- Born: 2 October 1904 Gerlan
- Died: 4 August 1970 (aged 65)

= Alun Ogwen Williams =

Welsh teacher

Alun Ogwen Williams (2 October 1904 – 4 August 1970) was a teacher and prominent Eisteddfod supporter and administrator.

Born 1904 in Well Street, Gerlan, Bethesda, Caernarfonshire, Williams was the son of John Samuel Williams and Catherine (née Thomas). He attended school locally and then went to Bangor Normal College where he trained as a teacher between 1922 and 1924. From college he, as a teacher went to Llanfairfechan (1924–26) and Pwllheli (1926–36) before being selected as headteacher at schools in Pentre Uchaf (1936–42), Penmachno (1942–52) and Leeswood (1952–63).

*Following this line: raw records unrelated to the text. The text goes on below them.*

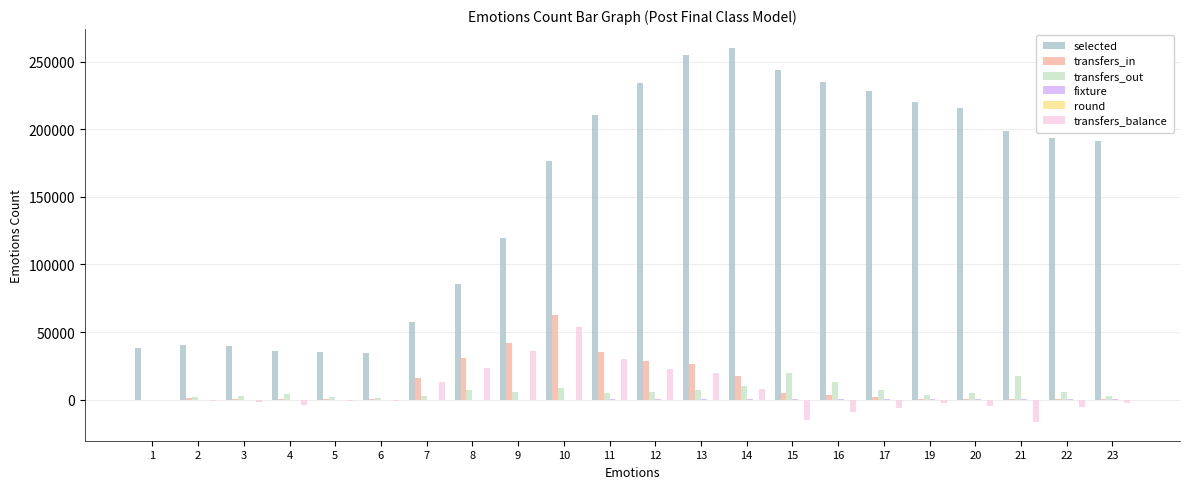

How many data points does each series have?

22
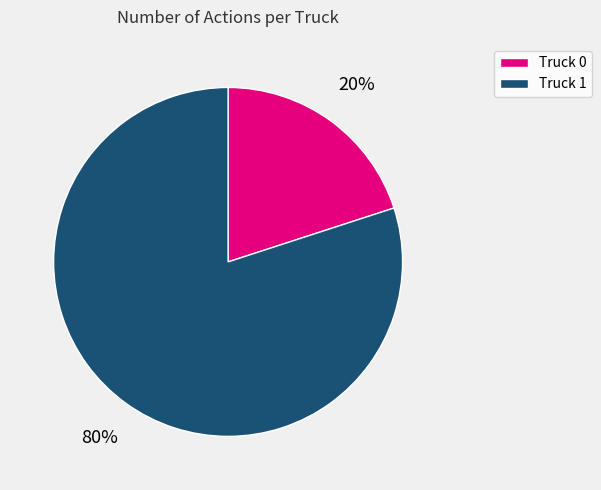

Between Truck 1 and Truck 0, which is larger?

Truck 1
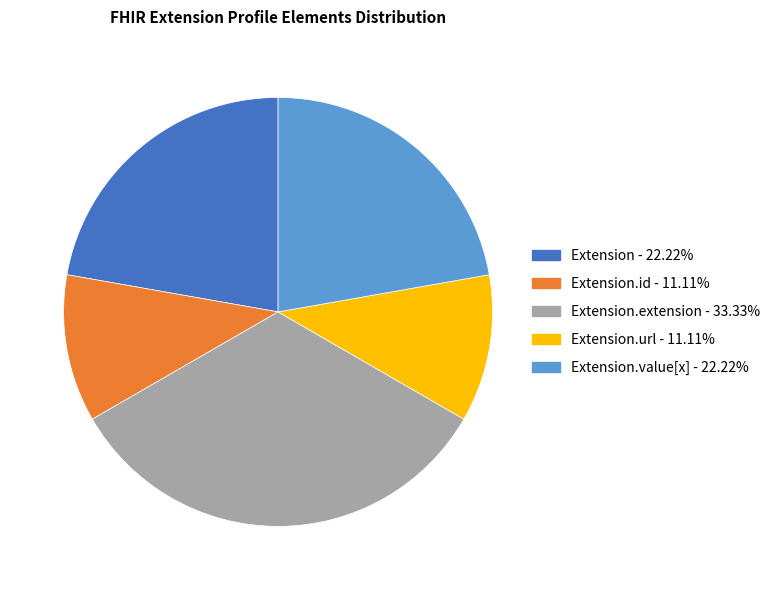

How many segments does this pie chart have?

5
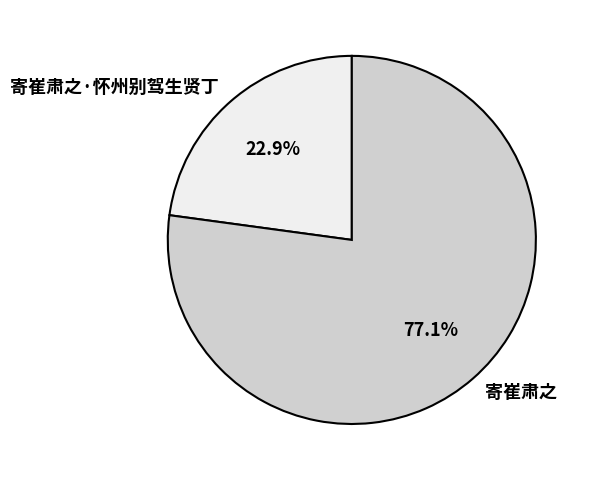

Rank the categories by value from lowest to highest.

寄崔肃之·怀州别驾生贤丁, 寄崔肃之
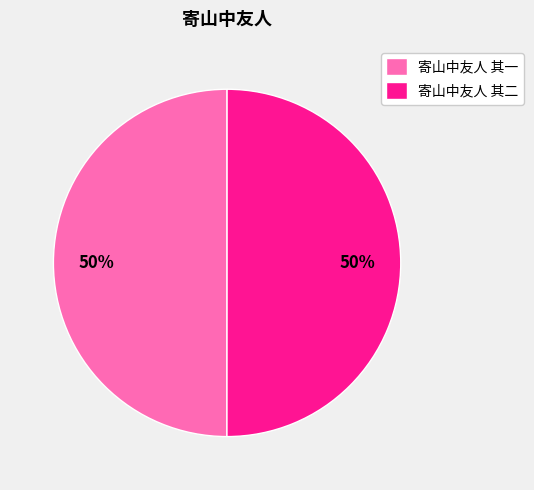

To the nearest percent, what portion does 寄山中友人 其二 represent?

50%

In 1963 he retired to Rhyl however he resumed teaching Welsh in Offa's Dyke Comprehensive School, Prestatyn until 1965

He was notable as a reciter, actor and adjudicator in the Welsh Eisteddfod scene for his entire life. He set up Parti Penmachno, a show party which toured Wales and England during World War II and later. He was a member of the Gorsedd for 40 years, serving as chief marshal. He was also membership secretary of the Eisteddfod Court for much of his life.

He is father of the author Euryn Ogwen Williams.

He died on 4 August 1970, aged 65, in Ammanford where the National Eisteddfod was held that year.